Don’t get me wrong. The practice attacked in the suit is very real, as I documented from my personal experience in my previous dispatch. And, as I think I made clear, I don’t have any respect for so-called critics who sell their soul in exchange for goodies from the studios and their publicity machines. But, having said that, this suit is extremely insulting to filmgoers. It assumes that most people are so dim that they can’t deal with a public relations campaign.

Okay, people know that ads and celebrity interviews on talk shows are meant to sell movies, but don’t people have a right to expect a movie review in a newspaper, a magazine or on a web site to be independent? Well, maybe, but that’s not the point. People who care about these things decide very efficiently for themselves which reviewers they trust and which ones they don’t. If a reviewer consistently recommends really bad movies, readers will stop paying attention to him or her, except perhaps as a contrarian indicator. (I used to read the critic in The Seattle Post-Intelligencer religiously because I knew I would invariably love any movie he panned. But I finally stopped because it still drove me crazy to read his reviews.) In my experience, most people who read reviews read a lot of them by a lot of different writers until they find one that they agree with most of the time and then they tend to stick to that one.

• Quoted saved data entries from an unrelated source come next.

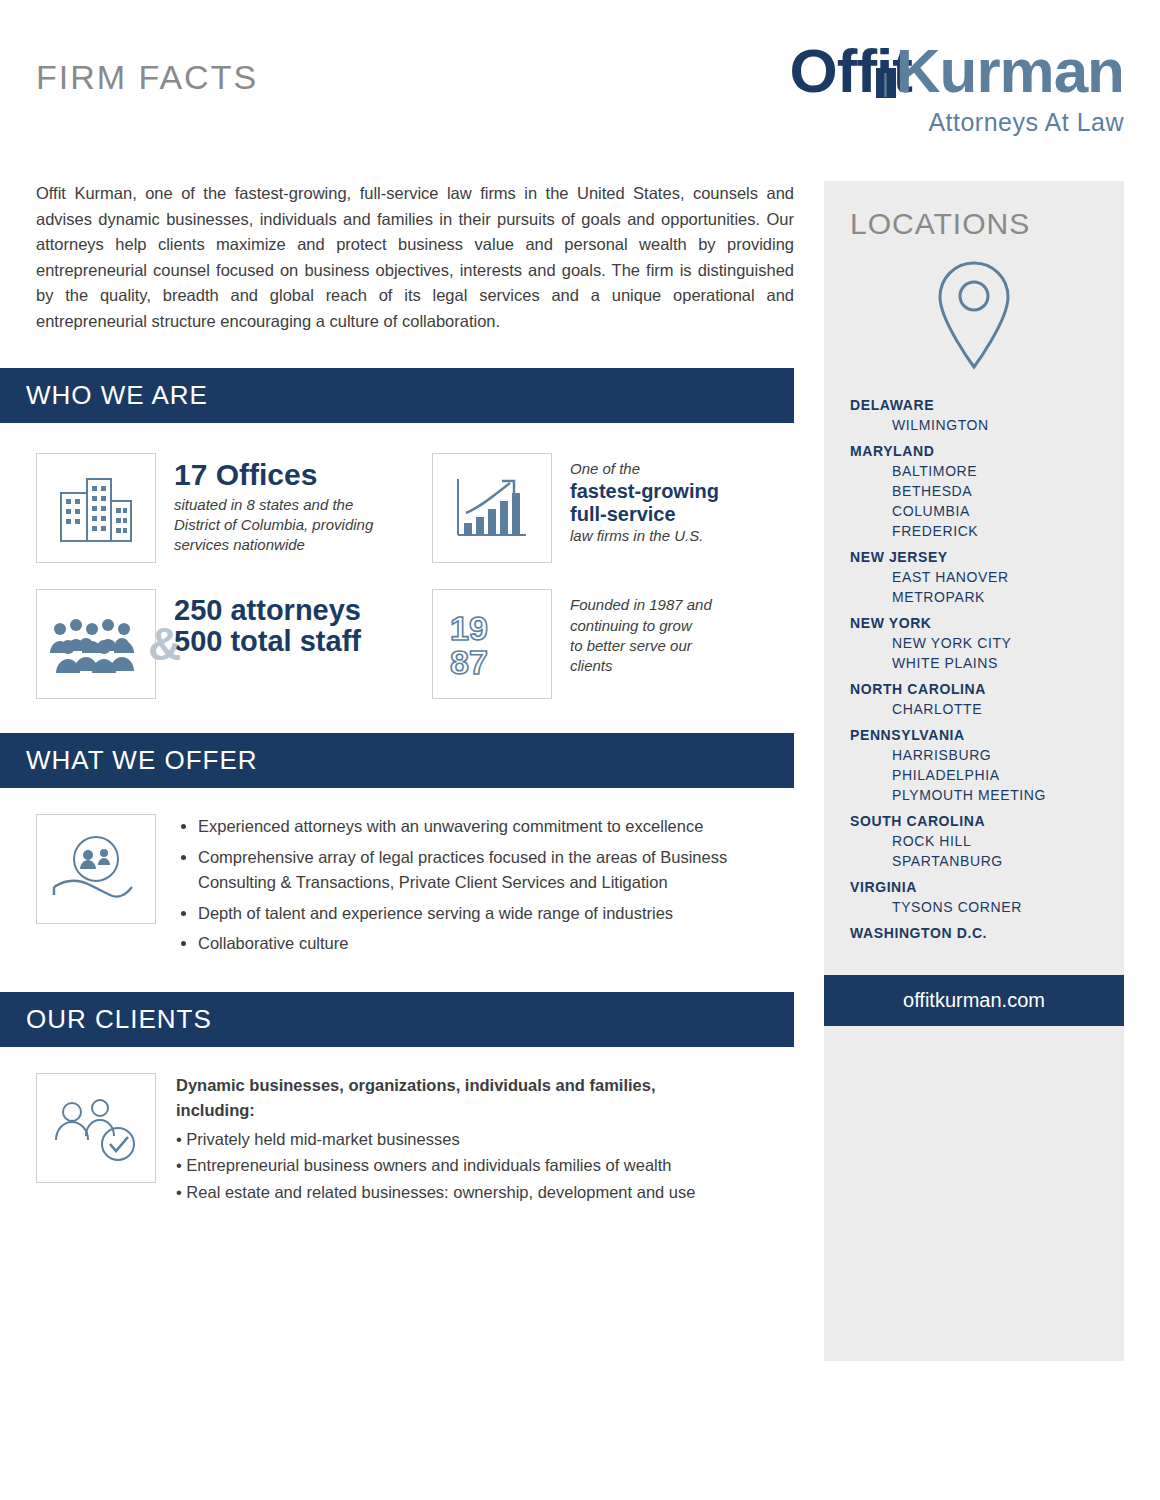FIRM FACTS
Offit|Kurman
Attorneys At Law
Offit Kurman, one of the fastest-growing, full-service law firms in the United States, counsels and advises dynamic businesses, individuals and families in their pursuits of goals and opportunities. Our attorneys help clients maximize and protect business value and personal wealth by providing entrepreneurial counsel focused on business objectives, interests and goals. The firm is distinguished by the quality, breadth and global reach of its legal services and a unique operational and entrepreneurial structure encouraging a culture of collaboration.
WHO WE ARE
17 Offices
situated in 8 states and the
District of Columbia, providing
services nationwide
One of the
fastest-growing
full-service
law firms in the U.S.
250 attorneys
&500 total staff
19 87
Founded in 1987 and
continuing to grow
to better serve our
clients
WHAT WE OFFER
Experienced attorneys with an unwavering commitment to excellence
Comprehensive array of legal practices focused in the areas of Business Consulting & Transactions, Private Client Services and Litigation
Depth of talent and experience serving a wide range of industries
Collaborative culture
OUR CLIENTS
Dynamic businesses, organizations, individuals and families,
including:
• Privately held mid-market businesses
• Entrepreneurial business owners and individuals families of wealth
• Real estate and related businesses: ownership, development and use
LOCATIONS
DELAWARE
WILMINGTON
MARYLAND
BALTIMORE
BETHESDA
COLUMBIA
FREDERICK
NEW JERSEY
EAST HANOVER
METROPARK
NEW YORK
NEW YORK CITY
WHITE PLAINS
NORTH CAROLINA
CHARLOTTE
PENNSYLVANIA
HARRISBURG
PHILADELPHIA
PLYMOUTH MEETING
SOUTH CAROLINA
ROCK HILL
SPARTANBURG
VIRGINIA
TYSONS CORNER
WASHINGTON D.C.
offitkurman.com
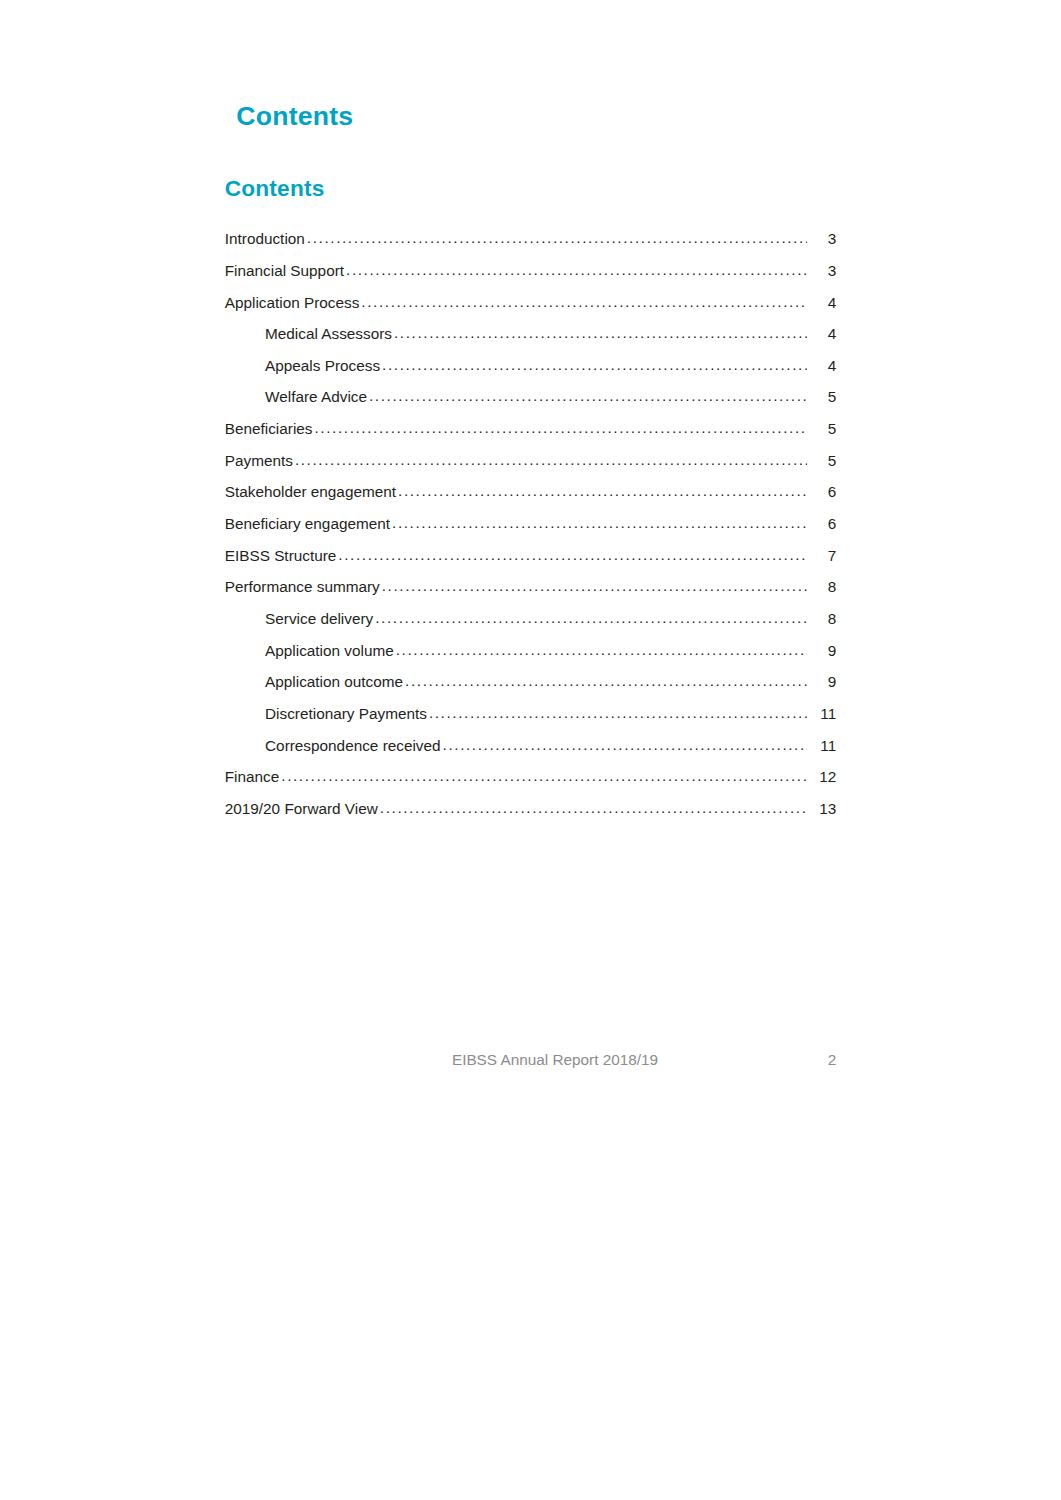Contents
Contents
Introduction .................................................................................................................. 3
Financial Support .......................................................................................................... 3
Application Process ..................................................................................................... 4
Medical Assessors ................................................................................................. 4
Appeals Process .................................................................................................... 4
Welfare Advice ....................................................................................................... 5
Beneficiaries ................................................................................................................ 5
Payments ................................................................................................................... 5
Stakeholder engagement ............................................................................................. 6
Beneficiary engagement .............................................................................................. 6
EIBSS Structure .......................................................................................................... 7
Performance summary ................................................................................................. 8
Service delivery ..................................................................................................... 8
Application volume ................................................................................................ 9
Application outcome .............................................................................................. 9
Discretionary Payments ....................................................................................... 11
Correspondence received ................................................................................... 11
Finance .............................................................................................................. 12
2019/20 Forward View .............................................................................................. 13
EIBSS Annual Report 2018/19
2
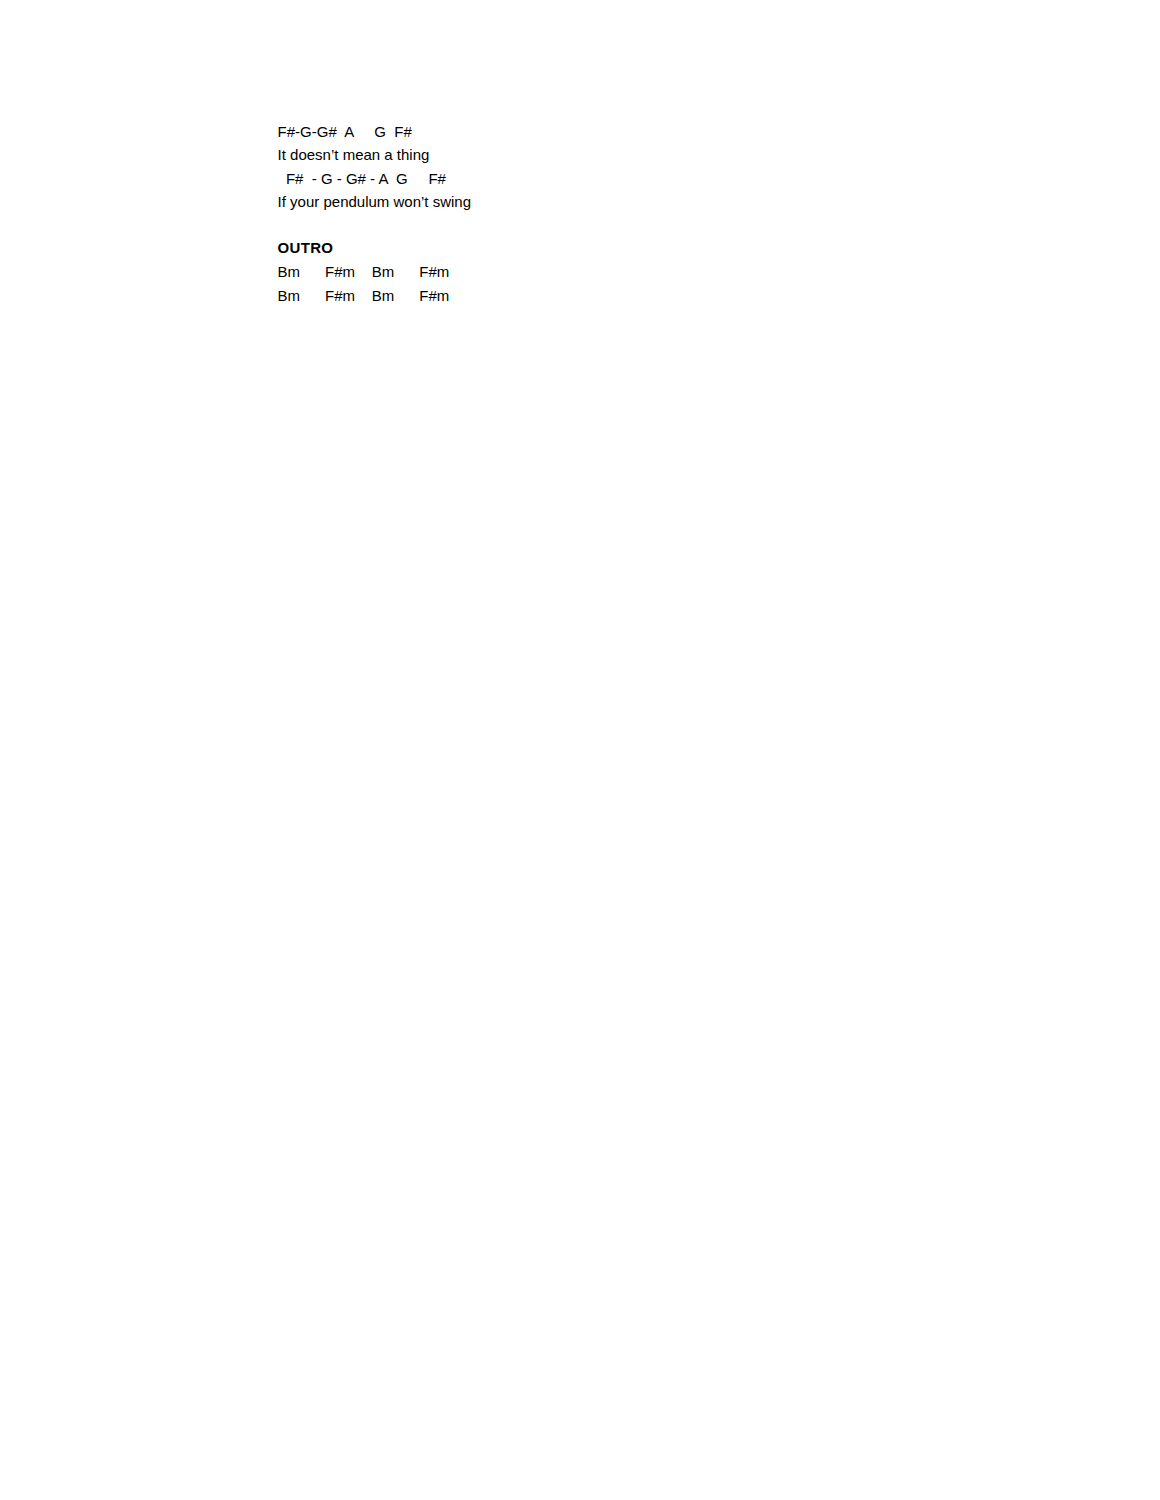F#-G-G#  A     G  F#
It doesn’t mean a thing
  F#  - G - G# - A  G     F#
If your pendulum won’t swing
OUTRO
Bm      F#m    Bm      F#m
Bm      F#m    Bm      F#m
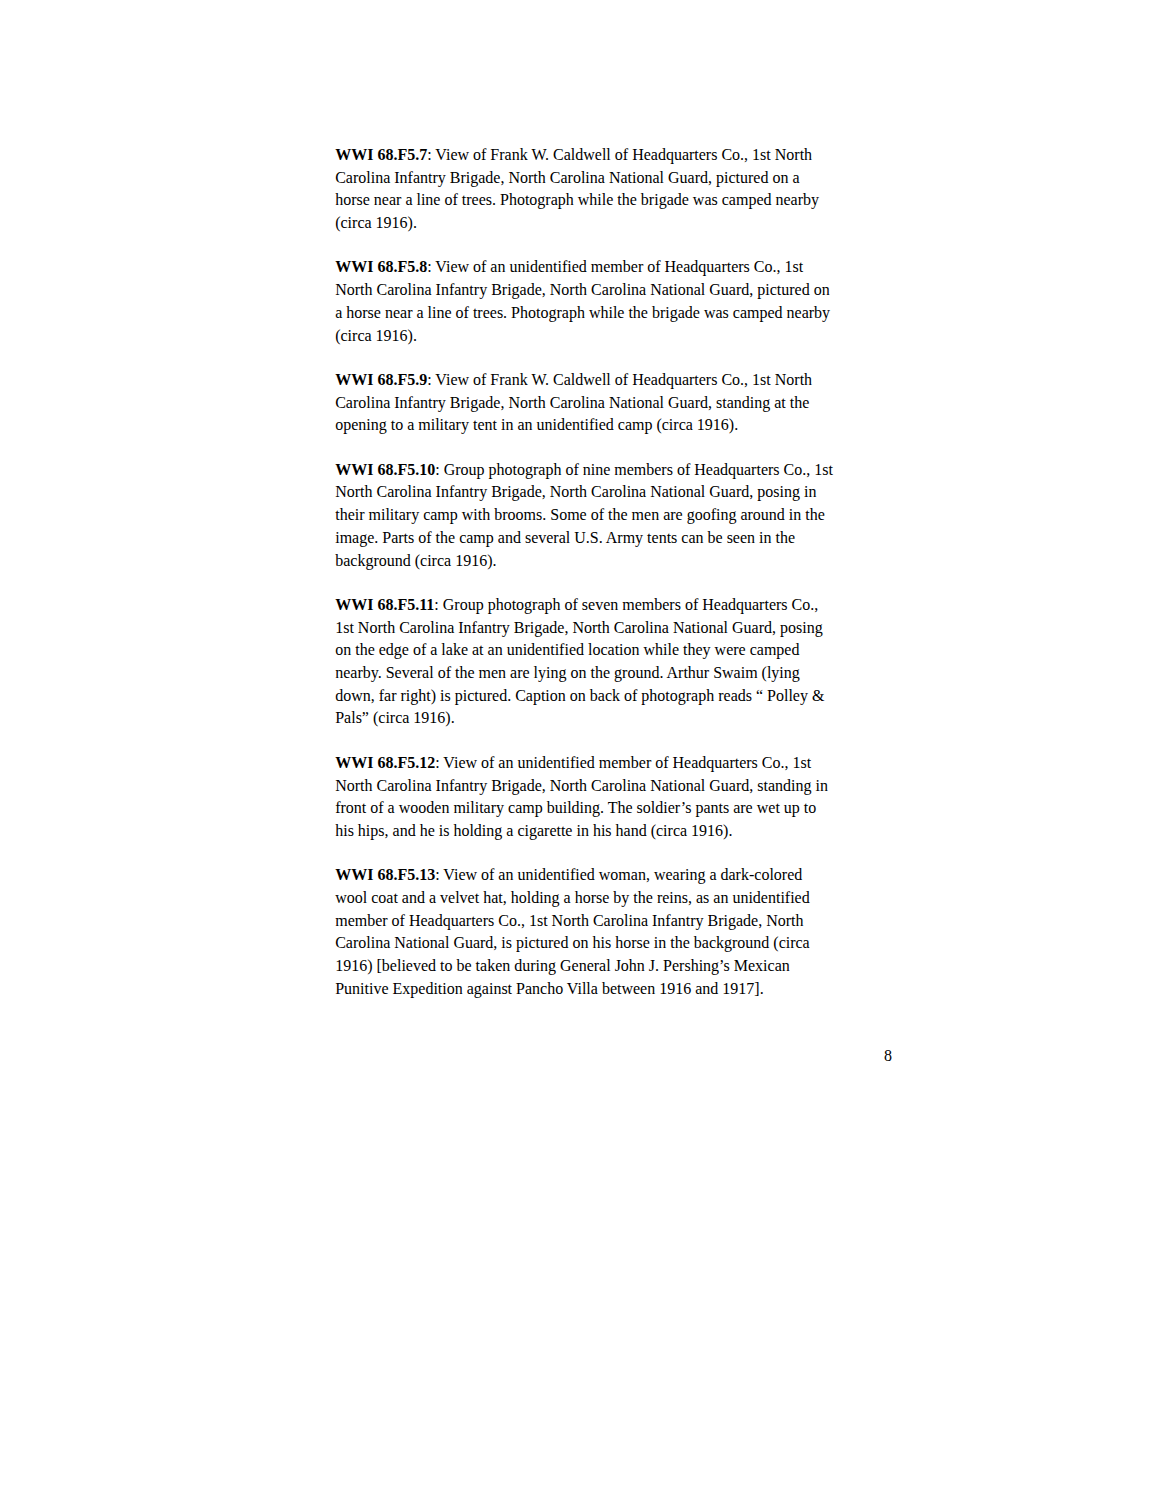WWI 68.F5.7: View of Frank W. Caldwell of Headquarters Co., 1st North Carolina Infantry Brigade, North Carolina National Guard, pictured on a horse near a line of trees. Photograph while the brigade was camped nearby (circa 1916).
WWI 68.F5.8: View of an unidentified member of Headquarters Co., 1st North Carolina Infantry Brigade, North Carolina National Guard, pictured on a horse near a line of trees. Photograph while the brigade was camped nearby (circa 1916).
WWI 68.F5.9: View of Frank W. Caldwell of Headquarters Co., 1st North Carolina Infantry Brigade, North Carolina National Guard, standing at the opening to a military tent in an unidentified camp (circa 1916).
WWI 68.F5.10: Group photograph of nine members of Headquarters Co., 1st North Carolina Infantry Brigade, North Carolina National Guard, posing in their military camp with brooms. Some of the men are goofing around in the image. Parts of the camp and several U.S. Army tents can be seen in the background (circa 1916).
WWI 68.F5.11: Group photograph of seven members of Headquarters Co., 1st North Carolina Infantry Brigade, North Carolina National Guard, posing on the edge of a lake at an unidentified location while they were camped nearby. Several of the men are lying on the ground. Arthur Swaim (lying down, far right) is pictured. Caption on back of photograph reads “ Polley & Pals” (circa 1916).
WWI 68.F5.12: View of an unidentified member of Headquarters Co., 1st North Carolina Infantry Brigade, North Carolina National Guard, standing in front of a wooden military camp building. The soldier’s pants are wet up to his hips, and he is holding a cigarette in his hand (circa 1916).
WWI 68.F5.13: View of an unidentified woman, wearing a dark-colored wool coat and a velvet hat, holding a horse by the reins, as an unidentified member of Headquarters Co., 1st North Carolina Infantry Brigade, North Carolina National Guard, is pictured on his horse in the background (circa 1916) [believed to be taken during General John J. Pershing’s Mexican Punitive Expedition against Pancho Villa between 1916 and 1917].
8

The bottom line is: film distributors have a ton of money and other resources available to promote certain movies. If a movie is heavily promoted, there will be no escaping the TV ads, the publicity, the planted news reports (remember all those “news” stories that Disney-owned ABC News—not to mention, to a lesser extent, their rival news outlets—coincidentally aired about the attack on Pearl Harbor in the weeks before the movie Pearl Harbor was released?) and newspaper ads touting rave reviews from critics you never heard of before. But the funny thing is: there are lots of cases (Heaven’s Gate, Ishtar and Waterworld come to mind) where movies with budgets of galactic proportions fail miserably with both critics and the public. You can also find movies with small budgets that become surprise hits with critics and audiences. And, even more perplexing, there are lots and lots of movies that have been savaged by most critics but have gone on to make a whole bunch of money. And there are plenty of examples of movies that have been darlings of the critics that have failed completely at the box office. The point is: you can’t buy a hit, at least not for more than about one weekend anyway.

Suing someone, whose job is to try to get me to come see their movie, for trying to do their job just seems strange to me. It’s my job, and the job of every other person, to decide for ourselves what movies we want to go see. Even stranger is the fact that the suit seems to assume that seeing a bad movie is a form of “damage” that needs to be compensated. Personally, my philosophy has always been that seeing a bad movie in a cinema is a better spent evening than staying at home watching most TV programs. But strangest of all is the notion implicit in the suit that people should somehow be protected from seeing bad movies. As someone who has seen more than my share of bad movies in my time, I can attest that a lot of the thrill in an evening of going to the cinema is in the anticipation and uncertainty as to whether you’ll see something wonderful and unexpected or something dreadful. Why would anyone but a lawyer want to remove this element of excitement from film-going? It’s a bit like suing a casino because you the slots didn’t come up with three cherries every time.